Exceptions might come up because the topic has to do with concrete facts, such as climate change, Cauce said.

"I do think that we are fact-based organizations,” Cauce said. “And the overwhelming evidence is that there is some human role in climate change. ... We have to use those facts to inform policy.”

Exceptions might also arise because the relevant case may involve a current or former student, such as in the case of the ongoing Israel-Palestine conflict and UW graduate Dr. Hayim Katsman, who was “reportedly killed by Hamas gunmen in Kibbutz Holit where he lived,” according to an Oct. 9 statement from Cauce.

"The fact that one speaks out against what was very frankly a very brutal terrorist attack did not feel to me like it was making a political stance in terms of a very long, complicated history that was there,” Cauce said, adding that it was important to be aware of the intergenerational trauma people are bringing to this ongoing crisis situation.

But even when Cauce did make that statement, she received criticism from both sides, she said.

“One principle we have to apply here is we know we can't make everybody happy in these circumstances. That can't be the goal,” Alger said. “Having said that, in this case, this was a major international event. ... The whole idea of terrorism and violence, I think, is antithetical to our educational mission and when we talk about how we solve problems: with debate and civil discourse. I think that's a pretty clear line that can be drawn without being political or partisan in an instance like this."

Alger added that it was important to have accurate and complete facts on a matter, particularly in the current digital age, and that presidential statements should be accompanied with available campus resources or action plans to avoid making the words seem hollow.

Sanford advocated for presidential comments that highlighted or reaffirmed principles to help guide reflection in the campus community, much like in a classroom.

White cited as one of her inspirations the late Rev. Theodore Hesburgh, president of the University of Notre Dame and famed civil rights activist.
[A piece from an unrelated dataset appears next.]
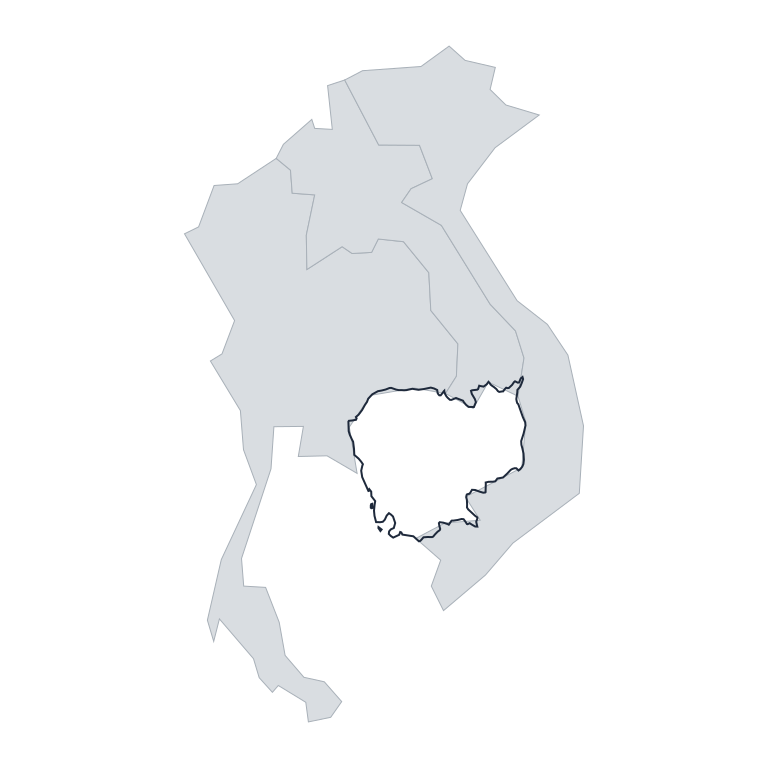 Cambodia shown with its bordering countries
{"feature_id": "KHM", "entity_name": "Cambodia", "entity_type": "country or territory", "adm_level": 0, "iso_a3": "KHM", "parent_name": "Asia", "parent_adm1": "", "projection": "robinson", "projection_center": [105.132, 12.558], "detail": "fine", "context": "with_neighbors", "style": "outline", "palette": "slate", "viewbox_px": 768, "rotation_deg": 0, "n_neighbors": 3, "source": "natural_earth", "source_scale": "50m", "svg_char_len": 4506}
<svg xmlns="http://www.w3.org/2000/svg" viewBox="0 0 768 768"><path d="M445.5,393.5L414.1,388.0L370.8,395.3L349.3,427.1L357.1,473.4L327.0,455.8L298.3,456.5L303.4,426.4L273.9,426.7L271.0,468.8L241.5,558.5L243.7,586.1L265.6,587.4L279.2,622.3L285.1,655.4L303.9,677.3L324.3,681.8L341.7,701.6L330.7,717.3L308.4,721.9L305.8,702.3L278.3,685.5L272.4,692.3L259.2,677.7L253.5,658.7L219.4,618.9L213.7,641.4L207.4,620.2L221.3,559.6L256.4,484.6L243.5,449.7L240.4,410.6L210.4,361.0L222.0,353.9L234.6,320.6L184.5,233.8L198.6,226.9L214.1,185.5L237.6,183.8L276.2,158.4L290.5,170.2L292.2,193.2L314.7,194.9L306.3,235.2L306.9,269.5L342.1,246.7L352.1,253.5L371.6,252.4L378.3,239.0L403.5,241.7L428.8,272.7L430.8,310.5L457.9,343.9L456.4,376.3L445.5,393.5Z" fill="#d9dde1" stroke="#a8b0b8" stroke-width="1"/><path d="M518.0,396.2L488.3,382.1L473.2,408.5L445.5,393.5L456.4,376.3L457.9,343.9L430.8,310.5L428.8,272.7L403.5,241.7L378.3,239.0L371.6,252.4L352.1,253.5L342.1,246.7L306.9,269.5L306.3,235.2L314.7,194.9L292.2,193.2L290.5,170.2L276.2,158.4L283.4,144.3L311.8,119.4L314.7,128.4L332.3,129.4L327.6,85.6L344.7,80.0L378.7,145.0L419.5,145.3L432.3,178.7L411.1,188.7L401.6,202.5L441.4,225.4L490.2,304.3L515.5,330.9L524.0,358.0L518.0,396.2Z" fill="#d9dde1" stroke="#a8b0b8" stroke-width="1"/><path d="M415.8,538.4L444.9,523.0L480.2,520.2L465.4,497.0L521.8,467.6L525.8,421.7L518.0,396.2L524.0,358.0L515.5,330.9L490.2,304.3L441.4,225.4L401.6,202.5L411.1,188.7L432.3,178.7L419.5,145.3L378.7,145.0L344.7,80.0L362.5,70.7L421.0,66.5L449.1,46.1L465.1,60.4L495.3,67.4L490.1,89.5L505.9,105.0L539.2,115.0L495.1,147.7L467.5,183.8L460.2,210.4L517.1,300.7L547.4,324.4L567.9,355.1L583.5,425.9L579.3,493.3L512.9,543.1L485.5,575.0L443.5,610.6L431.3,586.1L440.7,560.2L415.8,538.4Z" fill="#d9dde1" stroke="#a8b0b8" stroke-width="1"/><path d="M522.5,377.0L523.1,379.1L521.7,383.1L520.2,386.7L517.4,389.9L517.3,392.2L516.3,399.1L516.7,401.3L517.3,403.2L518.3,404.2L520.7,411.0L522.9,417.2L525.2,422.3L525.5,425.5L523.6,433.6L521.2,441.1L521.4,444.8L522.4,448.5L523.5,453.5L523.9,459.8L523.4,464.0L522.3,466.6L520.3,469.2L518.5,470.5L516.4,468.3L514.7,468.2L512.4,468.9L510.7,469.9L507.0,473.8L503.0,477.5L497.4,478.5L495.3,481.3L493.0,481.7L488.5,481.8L485.7,482.5L485.8,483.9L485.6,490.5L485.6,492.1L485.2,492.5L483.2,492.7L479.8,491.7L475.2,490.0L472.0,489.8L470.3,492.7L469.3,493.8L468.1,494.0L466.8,494.5L466.4,495.8L466.3,497.4L466.9,500.1L467.1,504.5L467.0,507.5L468.2,509.4L475.1,515.8L477.2,517.3L477.4,518.3L476.2,521.8L477.3,526.6L475.1,526.5L471.5,524.4L469.7,523.2L467.6,524.2L466.9,524.0L465.4,521.6L463.6,519.2L461.6,519.0L457.6,520.0L453.4,520.6L451.8,520.6L451.2,521.1L448.8,524.7L447.7,524.1L443.5,522.7L439.7,522.2L438.9,523.1L439.4,526.1L440.2,529.0L439.7,530.2L437.6,531.7L434.9,534.5L433.2,536.6L432.0,537.1L427.7,537.0L423.5,537.3L421.8,539.3L420.3,540.9L418.9,541.3L413.4,536.3L402.4,534.6L401.3,532.4L400.2,532.0L399.2,534.8L393.2,537.6L390.7,535.9L388.8,533.9L389.1,531.4L390.8,529.4L393.8,528.0L395.2,523.0L393.0,516.5L391.0,514.6L388.9,513.2L386.7,515.6L384.8,519.7L382.8,521.8L380.1,522.2L376.1,522.1L374.5,515.9L374.0,510.7L374.6,504.7L375.2,501.1L371.4,496.2L371.2,491.6L369.3,489.2L368.7,490.4L368.8,491.7L368.3,490.8L362.2,477.1L361.2,470.7L362.3,465.8L362.9,464.2L361.1,461.6L358.7,458.7L354.3,454.9L354.0,448.8L353.1,441.7L351.8,439.2L349.8,434.8L348.7,431.2L348.4,421.6L348.9,420.8L352.0,420.5L356.0,419.8L356.6,418.3L355.9,417.0L358.5,414.8L362.1,410.0L364.9,405.0L367.0,401.9L368.2,398.7L372.3,394.3L377.9,391.2L381.7,390.5L385.7,389.5L389.5,388.0L391.3,387.9L396.1,389.6L398.6,390.1L401.3,390.1L404.1,390.3L406.5,390.1L412.3,388.8L418.5,389.8L424.0,389.0L430.8,387.6L434.1,388.5L437.2,390.0L437.6,392.9L438.3,394.2L439.3,395.3L440.7,395.3L442.4,393.2L443.9,391.1L444.3,390.7L444.4,391.8L445.1,394.0L446.4,396.3L447.7,397.8L449.9,399.8L451.4,399.9L456.0,398.0L463.0,400.7L463.8,402.1L466.1,404.9L468.5,406.9L473.9,407.0L475.9,402.1L474.9,399.1L471.8,393.9L471.0,390.8L472.0,390.3L477.2,389.7L478.1,389.1L479.2,385.7L480.7,386.1L483.6,386.6L486.7,384.3L488.5,381.8L489.5,382.9L490.6,384.6L491.8,385.6L494.0,387.1L496.4,389.1L497.9,391.1L499.2,391.9L502.3,391.4L503.1,391.4L504.9,389.0L506.2,387.7L507.3,388.1L508.8,388.0L512.1,384.9L514.0,382.1L515.0,381.3L517.9,382.7L519.1,382.4L520.7,378.5L522.5,377.0ZM372.5,507.9L371.9,508.2L371.3,508.2L370.8,507.7L370.8,505.4L371.2,504.1L372.2,503.8L372.5,507.9ZM381.6,529.5L380.4,531.0L378.4,528.0L378.5,527.1L381.6,529.5Z" fill="none" stroke="#1e293b" stroke-width="2"/></svg>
"One of my presidential role models is Father Ted from the University of Notre Dame, who if you will remember, thought it was important to speak out, during the Civil Rights Movement in particular, to use his platform as president of the major Catholic university in the country,” White said. “In my communication protocol, it talks about [how] there are moments when presidents should be using their voices to speak out about issues of importance of the day."

It is unreasonable to expect students – new to campus and from potentially segregated background – to already know how to engage in civil discourse, White said.

"I think most of our students come to our institutions from neighborhoods that are segregated by color, religious tradition, economics, political persuasion,” White said. “And so, to expect young people coming from these homogenous environments to figure out on the first day of their freshman year how to engage in dialogue across difference is really expecting a lot.”

She added:  "Our responsibility is to create an educational experience that really results in teaching our students and giving them the tools to engage in these really difficult conversations in an environment where there are not great role models externally."